_Work item_: Omit the pictures, and output the rest of the entries exactly as written.

_Data in this exercise_:
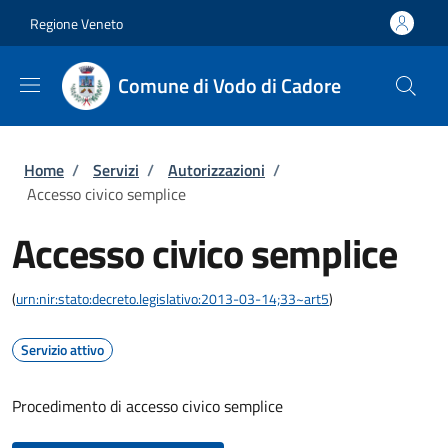
Salta al contenuto principale
Skip to footer content
Regione Veneto
Comune di Vodo di Cadore
Briciole di pane
Home
/
Servizi
/
Autorizzazioni
/
Accesso civico semplice
Accesso civico semplice
(
urn:nir:stato:decreto.legislativo:2013-03-14;33~art5
)
Servizio attivo
Procedimento di accesso civico semplice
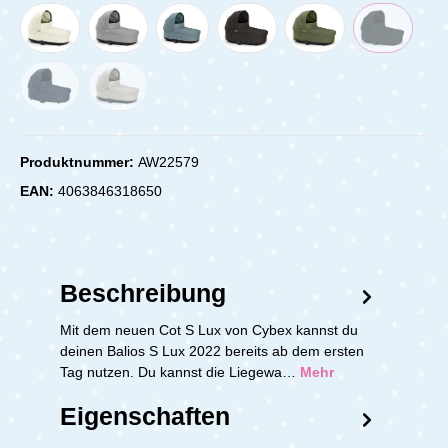
Produktnummer:
AW22579
EAN:
4063846318650
Beschreibung
Mit dem neuen Cot S Lux von Cybex kannst du
deinen Balios S Lux 2022 bereits ab dem ersten
Tag nutzen. Du kannst die Liegewa…
Mehr
Eigenschaften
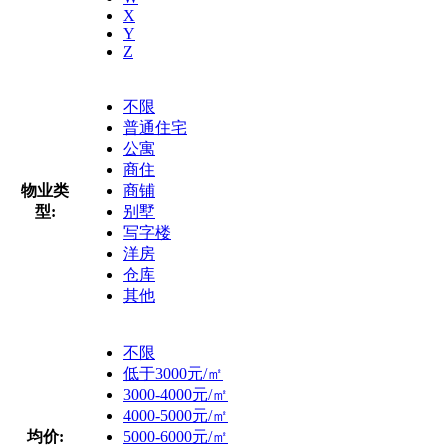
X
Y
Z
不限
普通住宅
公寓
商住
物业类
商铺
型:
别墅
写字楼
洋房
仓库
其他
不限
低于3000元/㎡
3000-4000元/㎡
4000-5000元/㎡
均价:
5000-6000元/㎡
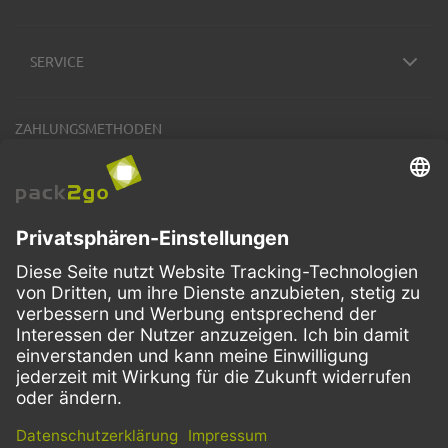
SERVICE
ZAHLUNGSMETHODEN
VERSANDARTEN
Facebook
Instagram
LinkedIn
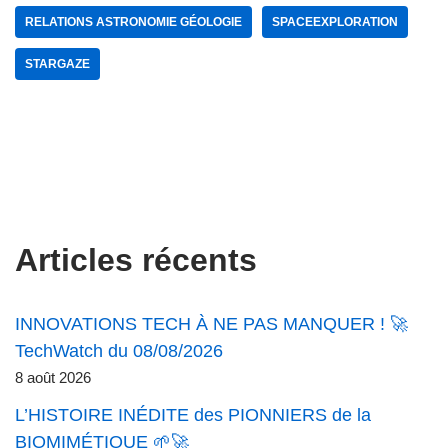
RELATIONS ASTRONOMIE GÉOLOGIE
SPACEEXPLORATION
STARGAZE
Articles récents
INNOVATIONS TECH À NE PAS MANQUER ! 🚀
TechWatch du 08/08/2026
8 août 2026
L’HISTOIRE INÉDITE des PIONNIERS de la
BIOMIMÉTIQUE 🌱🚀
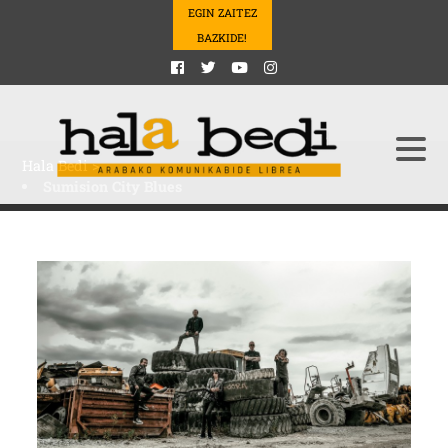
EGIN ZAITEZ
BAZKIDE!
Hala Bedi
>
Sumision City Blues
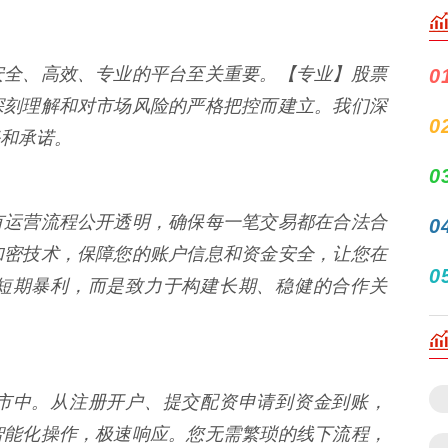
安全、高效、专业的平台至关重要。【专业】股票
0
深刻理解和对市场风险的严格把控而建立。我们深
0
和承诺。
0
有运营流程公开透明，确保每一笔交易都在合法合
0
加密技术，保障您的账户信息和资金安全，让您在
0
短期暴利，而是致力于构建长期、稳健的合作关
市中。从注册开户、提交配资申请到资金到账，
智能化操作，极速响应。您无需繁琐的线下流程，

_Written answer_:
Salta al contenuto principale
Skip to footer content
Regione Veneto
Comune di Vodo di Cadore
Briciole di pane
Home
/
Servizi
/
Autorizzazioni
/
Accesso civico semplice
Accesso civico semplice
(
urn:nir:stato:decreto.legislativo:2013-03-14;33~art5
)
Servizio attivo
Procedimento di accesso civico semplice
Produktnummer:
AW22579
EAN:
4063846318650
Beschreibung
Mit dem neuen Cot S Lux von Cybex kannst du
deinen Balios S Lux 2022 bereits ab dem ersten
Tag nutzen. Du kannst die Liegewa…
Mehr
Eigenschaften
X
Y
Z
不限
普通住宅
公寓
商住
物业类
商铺
型:
别墅
写字楼
洋房
仓库
其他
不限
低于3000元/㎡
3000-4000元/㎡
4000-5000元/㎡
均价:
5000-6000元/㎡
SERVICE
ZAHLUNGSMETHODEN
VERSANDARTEN
Facebook
Instagram
LinkedIn
RELATIONS ASTRONOMIE GÉOLOGIE
SPACEEXPLORATION
STARGAZE
Articles récents
INNOVATIONS TECH À NE PAS MANQUER ! 🚀
TechWatch du 08/08/2026
8 août 2026
L’HISTOIRE INÉDITE des PIONNIERS de la
BIOMIMÉTIQUE 🌱🚀
EGIN ZAITEZ
BAZKIDE!
Hala Bedi
>
Sumision City Blues
安全、高效、专业的平台至关重要。【专业】股票
0
深刻理解和对市场风险的严格把控而建立。我们深
0
和承诺。
0
有运营流程公开透明，确保每一笔交易都在合法合
0
加密技术，保障您的账户信息和资金安全，让您在
0
短期暴利，而是致力于构建长期、稳健的合作关
市中。从注册开户、提交配资申请到资金到账，
智能化操作，极速响应。您无需繁琐的线下流程，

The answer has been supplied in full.